Grace Kwinjeh, a leading activist with the main opposition party, Movement for Democratic Change, called the women "courageous."
"It is a tragedy and really sad the way they are using women's sexuality as a tool of repression and torture. If the government is not stopped, Zimbabwe is slowly slipping into the dark period of rapes and violence which gripped it in 2000," she said. The women "go for days without electricity. . . . In the high-density suburbs, mothers have not been able to cook for their children, so they gathered in front of the power station to protest."
Kwinjeh was one of dozens of opposition members, including the party leader, Morgan Tsvangirai, arrested March 11 and badly beaten by police.
The delegation to Washington also included Lovemore Madhuku, chairman of Zimbabwe's National Constitutional Assembly; Jacob Mafume, coordinator of a coalition of civil society groups; and Tawanda Mutasah, executive director of the Open Society Initiative for Southern Africa, a private foundation. They said Thursday that they learned about the arrests after arriving in Washington.
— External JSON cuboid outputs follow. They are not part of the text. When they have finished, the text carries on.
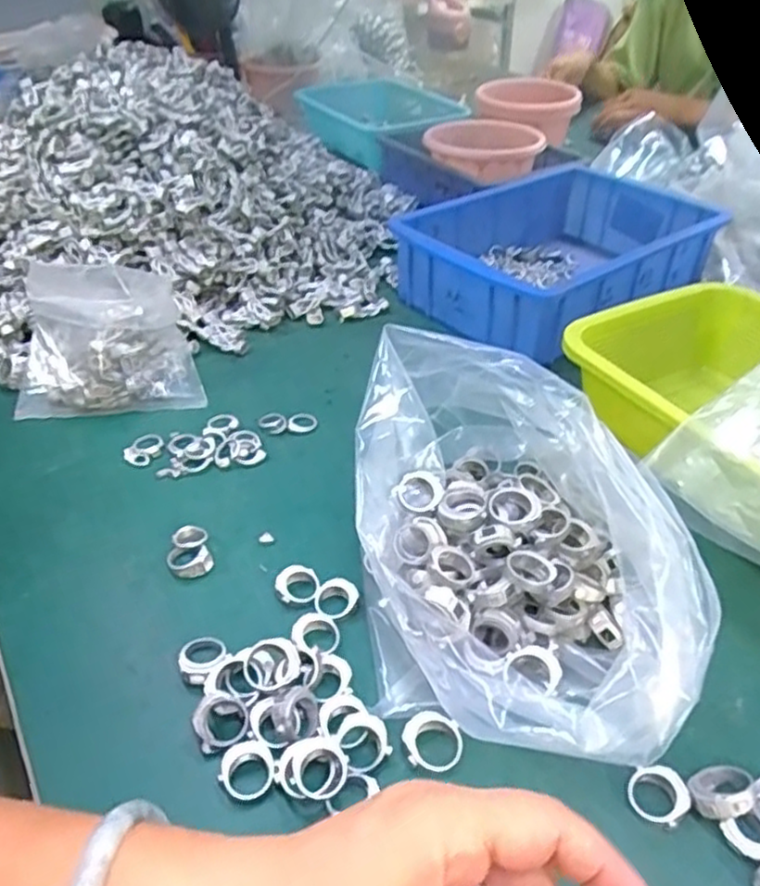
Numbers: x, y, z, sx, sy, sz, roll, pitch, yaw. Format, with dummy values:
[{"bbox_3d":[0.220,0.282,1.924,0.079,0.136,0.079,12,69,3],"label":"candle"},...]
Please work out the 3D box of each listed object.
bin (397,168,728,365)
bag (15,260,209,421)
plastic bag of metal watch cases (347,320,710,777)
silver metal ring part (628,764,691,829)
[{"bbox_3d":[0.180,-0.191,0.710,0.292,0.080,0.202,-25,46,-29],"label":"bin"},{"bbox_3d":[-0.232,-0.092,0.578,0.142,0.090,0.128,-12,41,-16],"label":"bag"},{"bbox_3d":[0.064,0.043,0.378,0.141,0.132,0.244,-4,39,-7],"label":"plastic bag of metal watch cases"},{"bbox_3d":[0.129,0.162,0.324,0.025,0.008,0.026,1,39,-1],"label":"silver metal ring part"}]

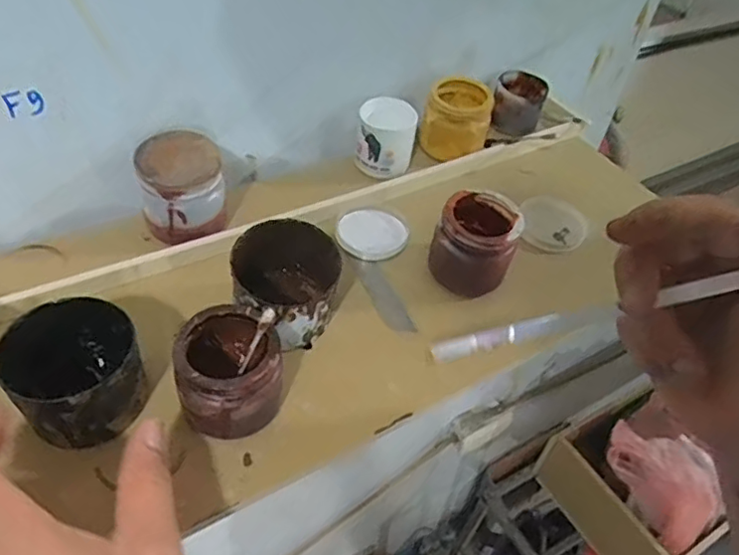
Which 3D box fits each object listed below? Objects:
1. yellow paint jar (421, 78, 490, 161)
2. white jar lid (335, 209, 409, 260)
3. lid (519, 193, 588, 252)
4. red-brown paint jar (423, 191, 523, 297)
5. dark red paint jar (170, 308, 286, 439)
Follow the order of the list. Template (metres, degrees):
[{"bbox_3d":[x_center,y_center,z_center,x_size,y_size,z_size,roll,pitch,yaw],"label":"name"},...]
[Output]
[{"bbox_3d":[0.075,-0.135,0.504,0.052,0.052,0.050,3,45,-3],"label":"yellow paint jar"},{"bbox_3d":[0.002,-0.033,0.443,0.053,0.011,0.045,-1,45,-7],"label":"white jar lid"},{"bbox_3d":[0.146,-0.043,0.468,0.053,0.015,0.053,3,45,-3],"label":"lid"},{"bbox_3d":[0.072,-0.022,0.409,0.055,0.058,0.051,3,45,-3],"label":"red-brown paint jar"},{"bbox_3d":[-0.076,0.052,0.320,0.054,0.053,0.052,3,45,-3],"label":"dark red paint jar"}]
At least 224 Zimbabweans have been detained, kidnapped or arrested since March 11. Before Wednesday's arrests, thirty had been denied bail and remained in custody for alleged "banditry, terrorism and sabotage," Saki said.
Five of those 30 are critically ill because of abusive interrogation techniques, he said. One of the detainees, Paul Madzore, a member of parliament, has told visitors that he has passed out repeatedly and was suffering from severe headaches.
The four other critically ill detainees are being held in a prison hospital, and family members attempting to visit them are harassed by intelligence officers, Saki added.
"Their lawyers have been able to check in with them, but now relatives are afraid of these members of the intelligence unit in the law and order section of the police," he said.
Kwinjeh said the delegation planned to meet with State Department officials and Rep. Donald M. Payne (D-N.J.), Rep. Tom Lantos (D-Calif.) and Sen. Russell Feingold (D-Wis.) or their staffs.
"Fear is not a factor," Kwinjeh said about plans to return home this weekend. "We have to stand for freedom. What we only hope is that the international community will hear our cries and do something about it."